It's the End of the Greedy Music Industry as We Know It

?

Click here to advertise



There's this band...

Legal piracy aka major label recording contracts

 

The music industry is a greedy parasite that preys upon music artists.  Agents and labels take advantage of young and naive artists, giving them raw deals in exchange for cars, cash, and ego trips.  The industry skims so much from the top that most artists receive only about $1 for every $14-$16 CD sale.  Most never receive a dime because the record company always gets paid first. 

The intoxicating lure of instant riches fuels the business.  Children are only too gullible to chase after the dizzying fortune of Brandy or Puff Daddy.  Unscrupulous agents easily prey upon the cream of the crop, pitting child against child.  The competition between thousands of potential stars allows major labels to take advantage of aspiring talent.  Countless artists like Bruce Springsteen and Billy Joel can tell volumes about how they unsuspectingly signed away the rights to their own songs. 

The music industry has only detracted from the art form of making music.  It pigeon-holes artists into tightly-defined categories from which there is no escape.  Corporate-owned radio stations constantly search for the next new sensation that will attract listeners of the coveted 18-24 age group.  Once found, the stations play the same songs over and over until the budding star fades into "greatest hits" oblivion.

The music business sets destructive norms for youth culture.  Thanks to the advent of music videos, the music industry can pump messages into the homes of millions of unsuspecting children.  It's a marketer's dream.  Images of sex, violence, drugs, rape, and stupidity fill MTV's day-time programming.  As long as the kids drink Mountain Dew, it's all business as usual.  Record companies would like nothing more than for children to be oblivious of real issues and consume their products with abandon.  All the while, corporations like Exxon and Monsanto continue to profit from and ruin what's left of the planet.

mp3 is an empowering technology.  Artists can record their own music and post it on the Internet for friends and fans alike.  Without corporate masters, musicians can promote their own image and messages.  Diversity will triumph.

There are many ways in which artists will make money without relying on CD sales.  Fans can support their favorite artists by buying concert tickets and merchandise such as T-shirts.  Aspiring entrepreneurs will set up their own music web-sites and generate revenue from advertising and special services such as the "song of the month" club.  Music will become an interactive and service-oriented industry.  Record companies that insist on upholding the archaic consumption-based business model will perish.

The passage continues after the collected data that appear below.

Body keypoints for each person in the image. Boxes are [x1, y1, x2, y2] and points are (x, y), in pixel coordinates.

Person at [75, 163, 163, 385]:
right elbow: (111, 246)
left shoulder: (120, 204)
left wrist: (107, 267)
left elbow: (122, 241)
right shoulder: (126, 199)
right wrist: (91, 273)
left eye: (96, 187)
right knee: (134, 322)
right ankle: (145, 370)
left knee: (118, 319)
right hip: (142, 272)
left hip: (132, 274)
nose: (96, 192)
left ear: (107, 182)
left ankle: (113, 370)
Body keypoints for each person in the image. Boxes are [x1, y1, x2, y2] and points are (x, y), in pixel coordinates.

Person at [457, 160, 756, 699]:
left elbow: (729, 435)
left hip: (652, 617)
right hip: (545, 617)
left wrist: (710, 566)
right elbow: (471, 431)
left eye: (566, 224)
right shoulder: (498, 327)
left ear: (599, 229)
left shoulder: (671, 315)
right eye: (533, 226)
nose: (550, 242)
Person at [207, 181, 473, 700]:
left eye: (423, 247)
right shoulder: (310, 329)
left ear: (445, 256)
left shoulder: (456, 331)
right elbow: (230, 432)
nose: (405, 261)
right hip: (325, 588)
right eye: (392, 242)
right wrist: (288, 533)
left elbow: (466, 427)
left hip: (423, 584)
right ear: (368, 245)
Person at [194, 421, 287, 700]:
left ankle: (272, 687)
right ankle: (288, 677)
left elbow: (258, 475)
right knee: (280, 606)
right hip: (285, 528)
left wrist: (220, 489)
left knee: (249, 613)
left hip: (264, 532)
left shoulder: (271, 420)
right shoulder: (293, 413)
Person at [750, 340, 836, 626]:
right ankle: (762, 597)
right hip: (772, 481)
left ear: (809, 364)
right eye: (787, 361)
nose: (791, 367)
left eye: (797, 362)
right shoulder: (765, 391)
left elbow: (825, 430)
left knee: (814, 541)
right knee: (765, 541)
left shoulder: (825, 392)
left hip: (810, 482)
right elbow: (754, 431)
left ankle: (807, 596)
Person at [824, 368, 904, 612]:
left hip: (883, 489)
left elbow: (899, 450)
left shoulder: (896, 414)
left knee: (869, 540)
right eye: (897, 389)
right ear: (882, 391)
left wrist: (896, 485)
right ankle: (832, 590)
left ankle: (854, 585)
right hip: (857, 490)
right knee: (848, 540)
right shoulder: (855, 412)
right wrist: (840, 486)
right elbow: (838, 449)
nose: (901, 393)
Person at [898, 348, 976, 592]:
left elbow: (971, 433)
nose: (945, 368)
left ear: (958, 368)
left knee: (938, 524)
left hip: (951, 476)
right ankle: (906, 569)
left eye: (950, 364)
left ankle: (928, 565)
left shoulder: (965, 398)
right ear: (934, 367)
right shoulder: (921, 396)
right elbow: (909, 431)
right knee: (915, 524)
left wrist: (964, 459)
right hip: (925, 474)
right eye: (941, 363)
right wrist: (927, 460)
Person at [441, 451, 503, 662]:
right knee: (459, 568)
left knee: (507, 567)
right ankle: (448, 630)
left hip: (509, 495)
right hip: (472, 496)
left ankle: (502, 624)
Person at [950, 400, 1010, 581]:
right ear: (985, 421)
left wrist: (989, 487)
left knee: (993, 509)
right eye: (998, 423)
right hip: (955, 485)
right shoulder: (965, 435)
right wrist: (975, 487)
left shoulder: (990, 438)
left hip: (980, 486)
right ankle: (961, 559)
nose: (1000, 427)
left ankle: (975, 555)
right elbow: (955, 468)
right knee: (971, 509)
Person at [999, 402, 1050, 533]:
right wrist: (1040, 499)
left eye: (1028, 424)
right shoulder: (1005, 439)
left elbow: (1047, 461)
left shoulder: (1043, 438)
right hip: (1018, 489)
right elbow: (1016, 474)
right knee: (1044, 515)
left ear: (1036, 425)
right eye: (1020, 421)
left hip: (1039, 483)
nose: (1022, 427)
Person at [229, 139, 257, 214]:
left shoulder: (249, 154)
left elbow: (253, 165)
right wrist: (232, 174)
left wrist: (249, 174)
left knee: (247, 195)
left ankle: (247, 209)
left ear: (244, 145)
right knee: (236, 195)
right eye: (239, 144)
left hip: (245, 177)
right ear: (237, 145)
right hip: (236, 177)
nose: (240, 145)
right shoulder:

Today's corporations could benefit tremendously from mp3's popular digital format, but they refuse to because they are stuck in the past, unable to realize that their business has fundamentally and permanently changed.  The major labels and their conglomerates enjoyed tremendous profits as CDs replaced vinyl.  The same could happen thanks to mp3.  Digital mp3 players are far superior to "sports" CD players.  mp3 players don't skip, so they can be worn during exercise and while walking to school and work.  As far as piracy goes, entire albums encoded in mp3 are too large to be transmitted over the Internet via 56k modem.  The process is painfully slow and the average Internet user can not find the music they want when they want it.  Many consumers would purchase data CDs containing mp3 files that could be downloaded to mp3 players.  As bandwidth increases, listeners will flock to websites that offer instant downloads, even for a fee.

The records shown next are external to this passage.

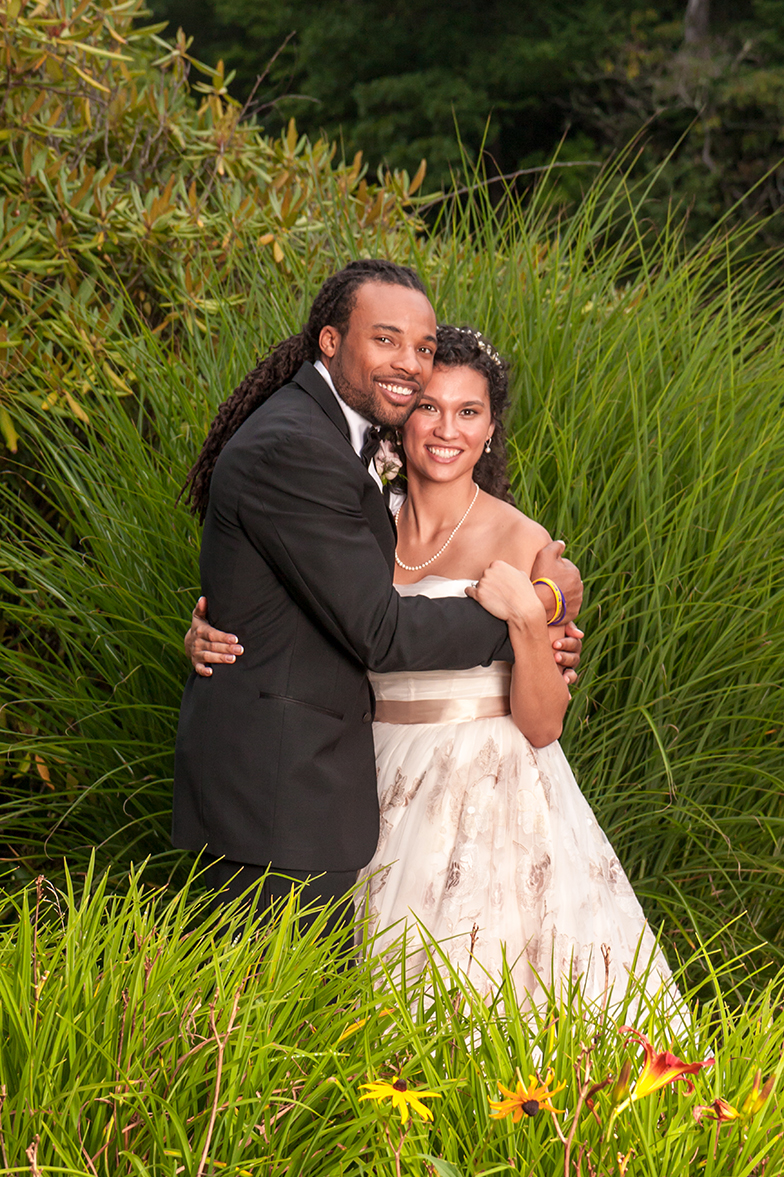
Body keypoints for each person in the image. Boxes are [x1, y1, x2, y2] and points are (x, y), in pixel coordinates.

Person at [187, 323, 679, 1012]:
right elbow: (305, 624)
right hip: (365, 775)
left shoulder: (523, 541)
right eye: (429, 407)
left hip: (489, 791)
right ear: (400, 418)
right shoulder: (359, 522)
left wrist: (532, 616)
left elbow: (542, 725)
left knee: (477, 994)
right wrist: (210, 630)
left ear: (489, 431)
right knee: (361, 996)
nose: (446, 428)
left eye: (468, 411)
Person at [173, 261, 583, 933]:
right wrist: (531, 609)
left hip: (388, 793)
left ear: (488, 430)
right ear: (331, 342)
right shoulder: (306, 452)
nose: (410, 364)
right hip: (289, 799)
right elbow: (380, 630)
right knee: (269, 1013)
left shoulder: (346, 456)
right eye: (386, 340)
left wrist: (534, 634)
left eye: (422, 348)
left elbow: (295, 595)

Not just any digital music format will be as successful as mp3.  No format will overtake mp3 unless it is as convenient as mp3.  Attempts at copy protection are a waste of time and money.  The consumer is far too savvy to put up with schemes that won't let him copy a song from his home computer to his digital player or work computer.  Any format that has built-in anti-piracy "features" will fail.  It's as simple as that. Corporations can either embrace an open music format and participate in the revenue stream, or they can enrich cryptographers and engineers, and ultimately lose. 

On the other hand, it's not in the artists' interest for the greedy bastards who run record companies to continue with business as usual, raking in profits while holding a gun to band members' heads.  The technology exists to stop the music industry in its tracks.  Nothing can stop mp3 - not corporations and not their barracuda attorneys.  Now it's up to artists to see the light and make their own way toward freedom.  The Internet will be filled with the sound of music.